VisuLogic: A Benchmark for Evaluating Visual Reasoning in Multi-modal Large Language Models
This addresses the need for better evaluation of visual reasoning in multimodal models, though it is incremental as it focuses on benchmarking rather than a new method.
The authors tackled the problem of evaluating visual reasoning in multimodal large language models by introducing VisuLogic, a benchmark of 1,000 human-verified problems, and found that most models scored below 30% accuracy, far below the 51.4% human performance.

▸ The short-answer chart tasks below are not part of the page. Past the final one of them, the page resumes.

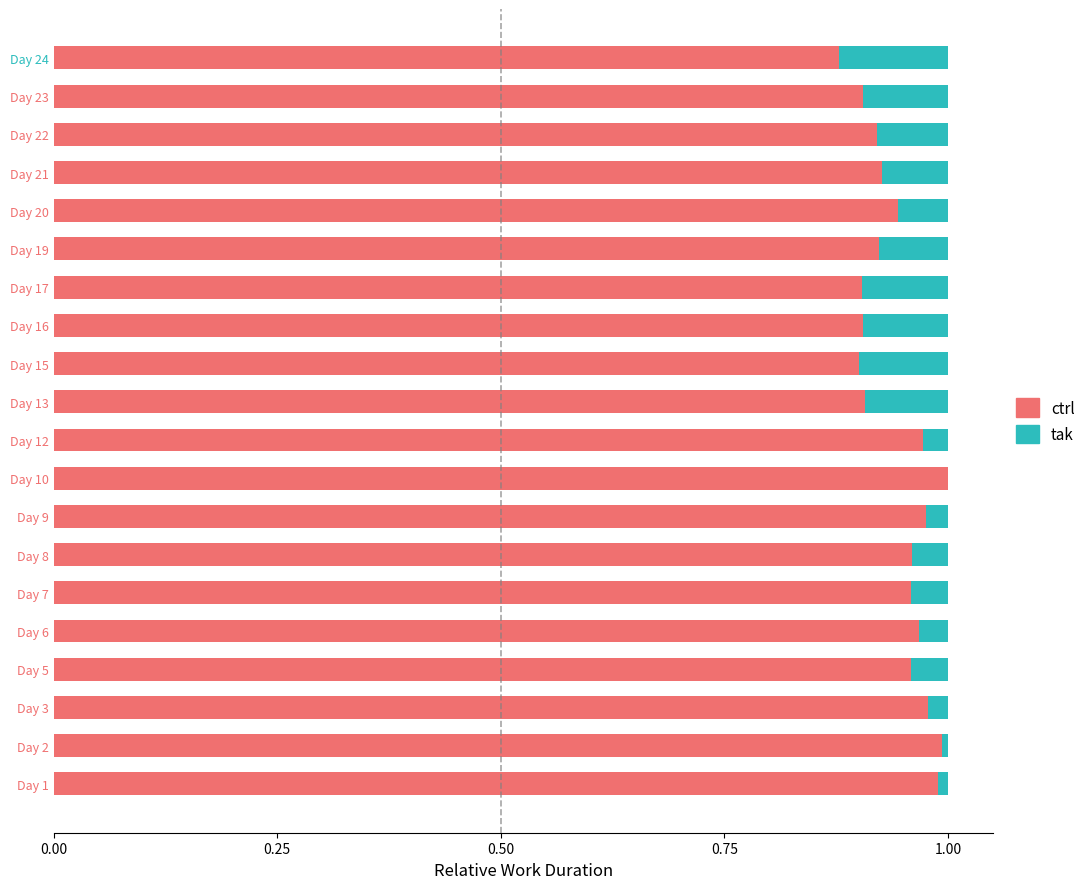

The ctrl series shows 1.0 at Day 9. True or false?

True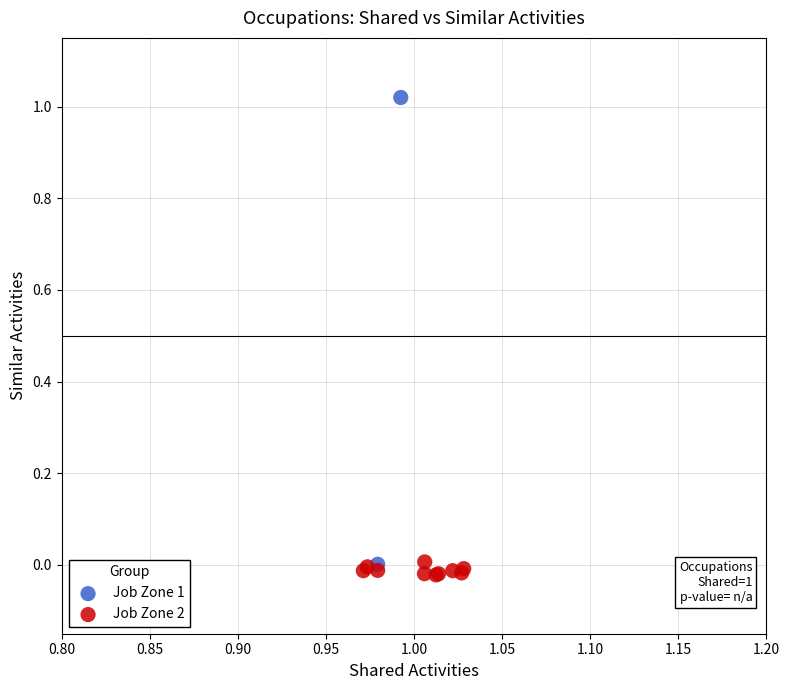

Which series has the widest spread of Y values?

Job Zone 1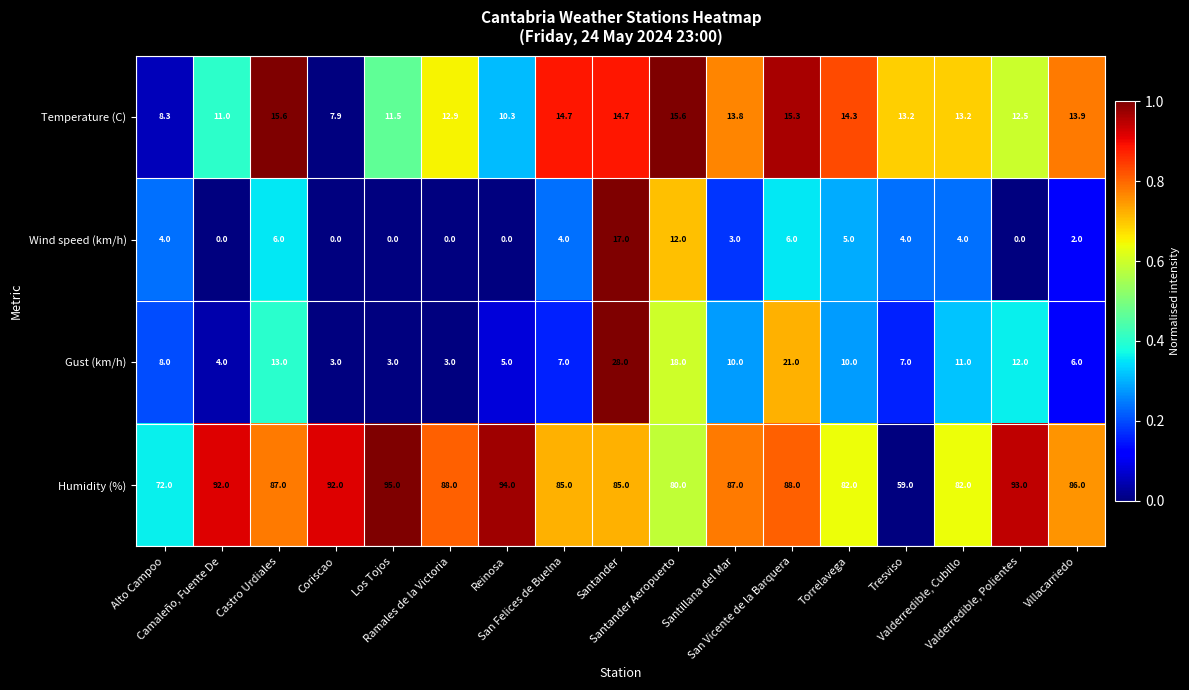

What is the difference between the second highest and second lowest values in the Gust (km/h) series?

18.0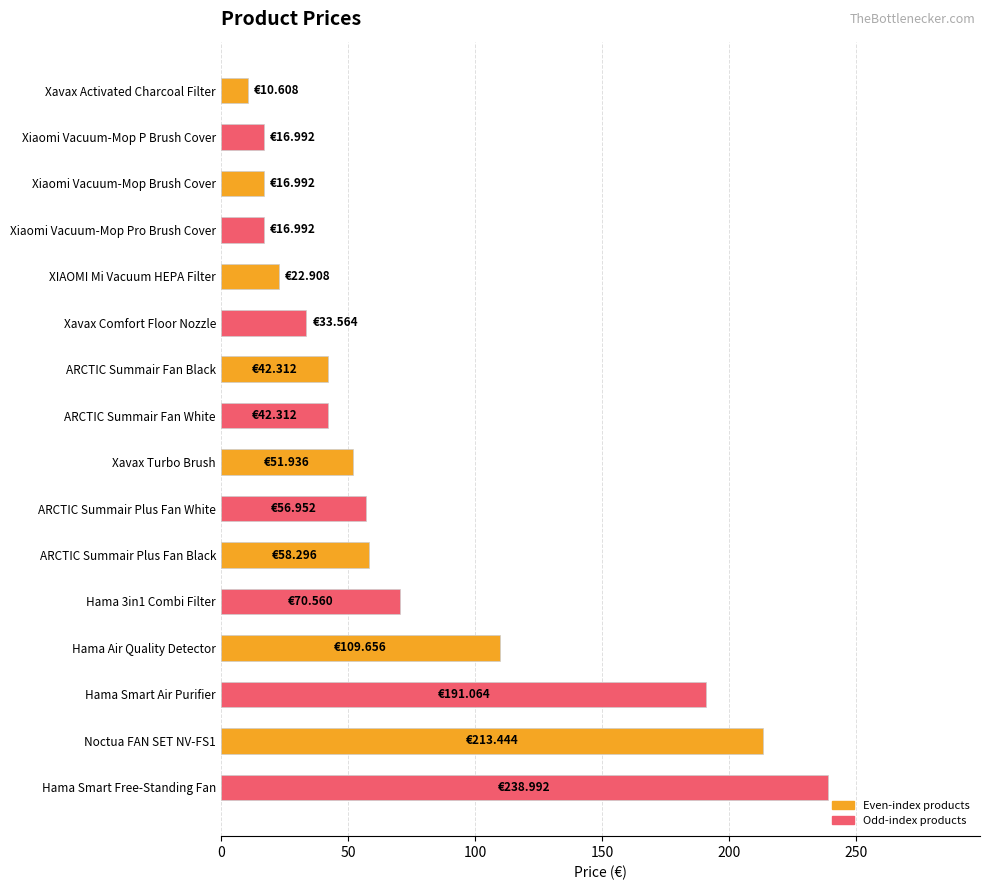

What is the label of the 13th bar from the bottom?

Xiaomi Vacuum-Mop Pro Brush Cover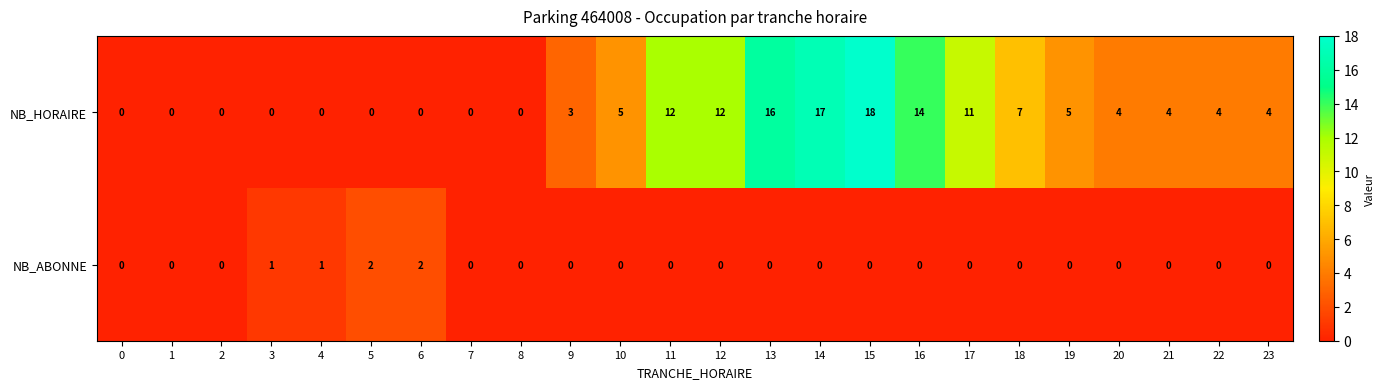

List the series in order of their overall mean, highest first.

NB_HORAIRE, NB_ABONNE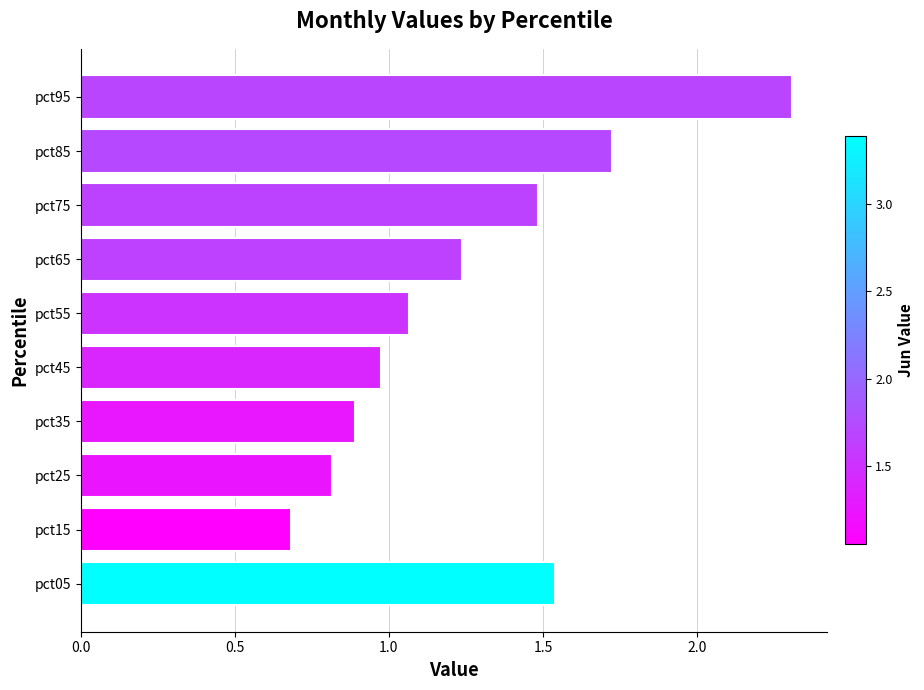

How many data points are less than 1?

4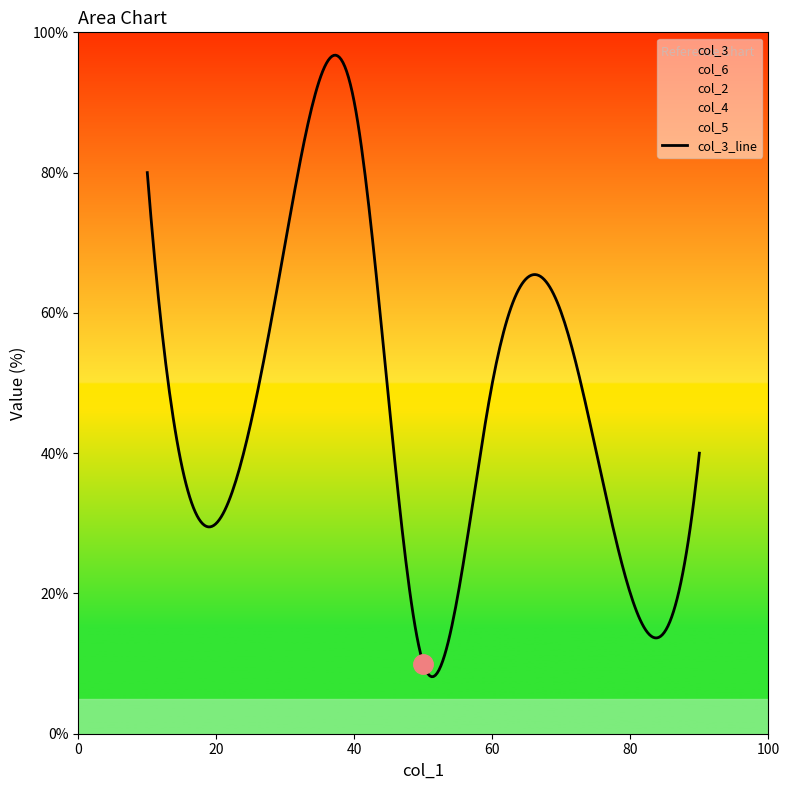

True or false: col_3 has more than 0 points higher than both neighbors.

True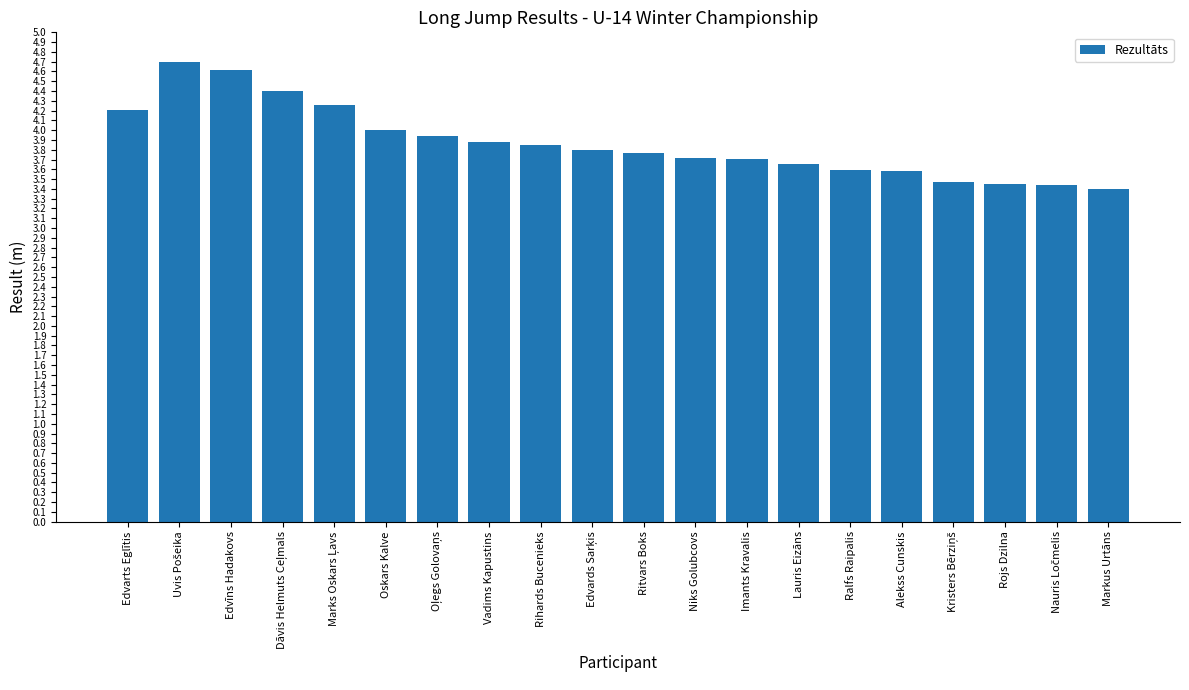

Between Alekss Cunskis and Niks Golubcovs, which is larger?

Niks Golubcovs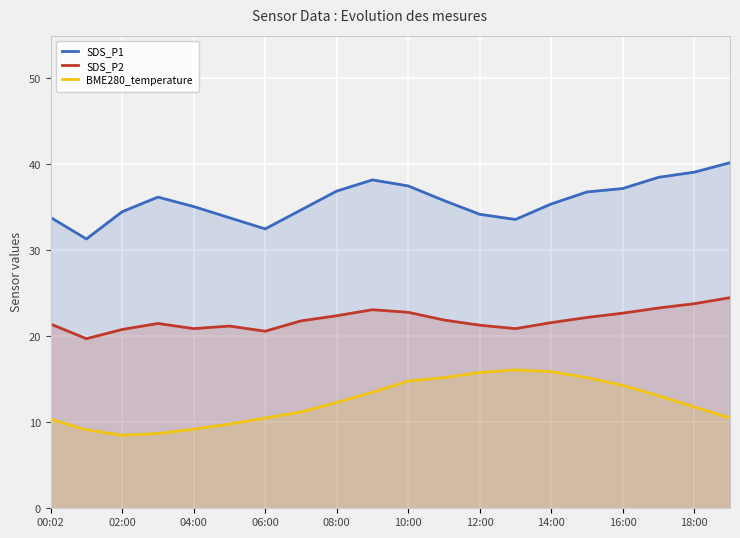

Which series has the largest total across all categories?

SDS_P1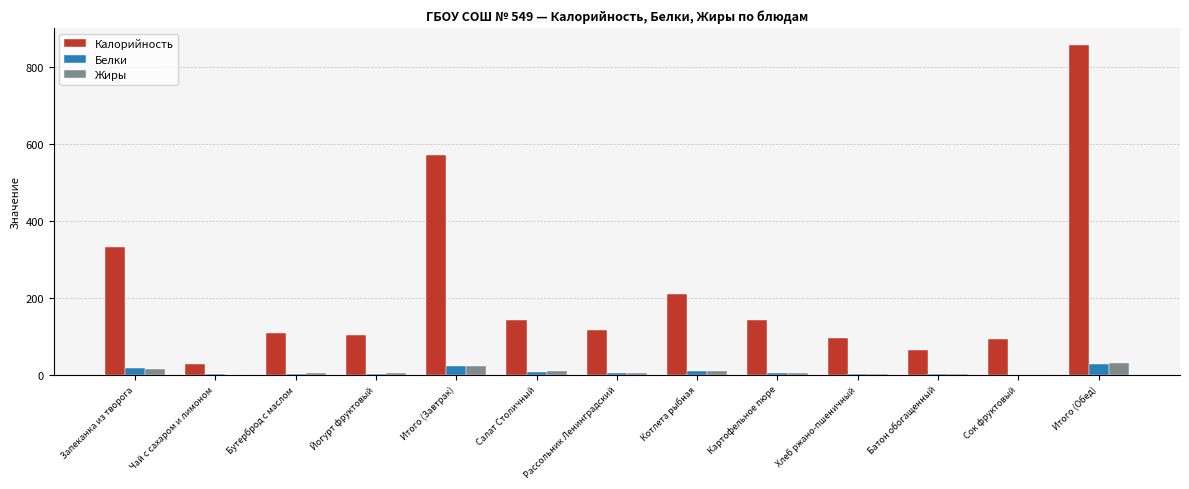

At which category is the sum across all series the highest?

Итого (Обед)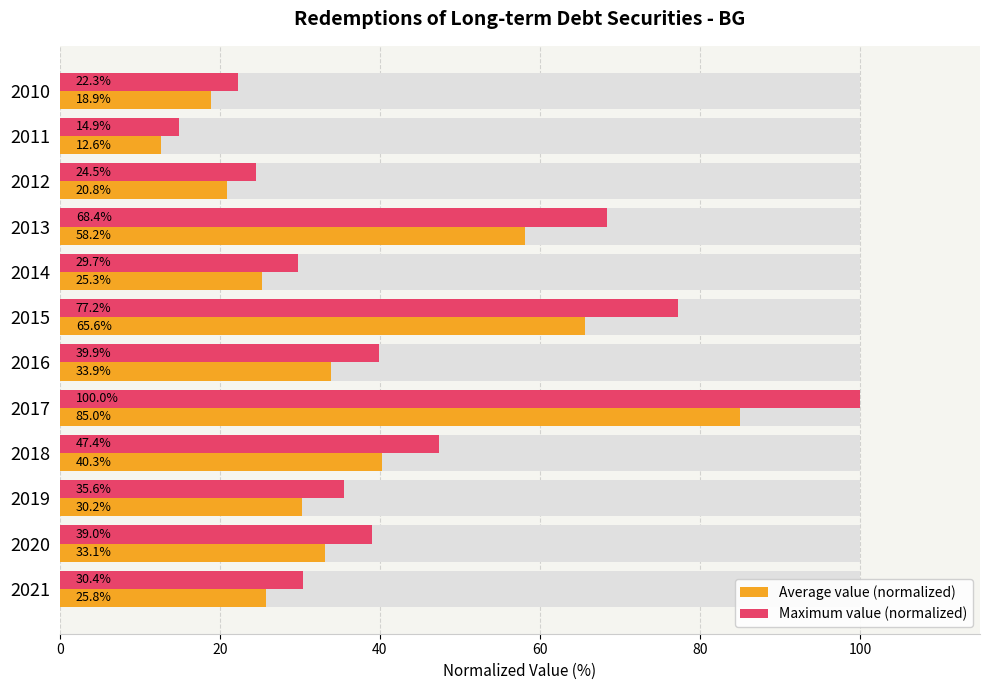

What is the minimum value shown in the chart?

12.6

Visual reasoning is a core component of human intelligence and a critical capability for advanced multimodal models. Yet current reasoning evaluations of multimodal large language models (MLLMs) often rely on text descriptions and allow language-based reasoning shortcuts, failing to measure genuine vision-centric reasoning. To address this, we introduce VisuLogic: a benchmark of 1,000 human-verified problems across six categories (e.g., quantitative shifts, spatial relations, attribute comparisons). These various types of questions can be evaluated to assess the visual reasoning capabilities of MLLMs from multiple perspectives. We evaluate leading MLLMs on this benchmark and analyze their results to identify common failure modes. Most models score below 30% accuracy-only slightly above the 25% random baseline and far below the 51.4% achieved by humans-revealing significant gaps in visual reasoning. Furthermore, we provide a supplementary training dataset and a reinforcement-learning baseline to support further progress.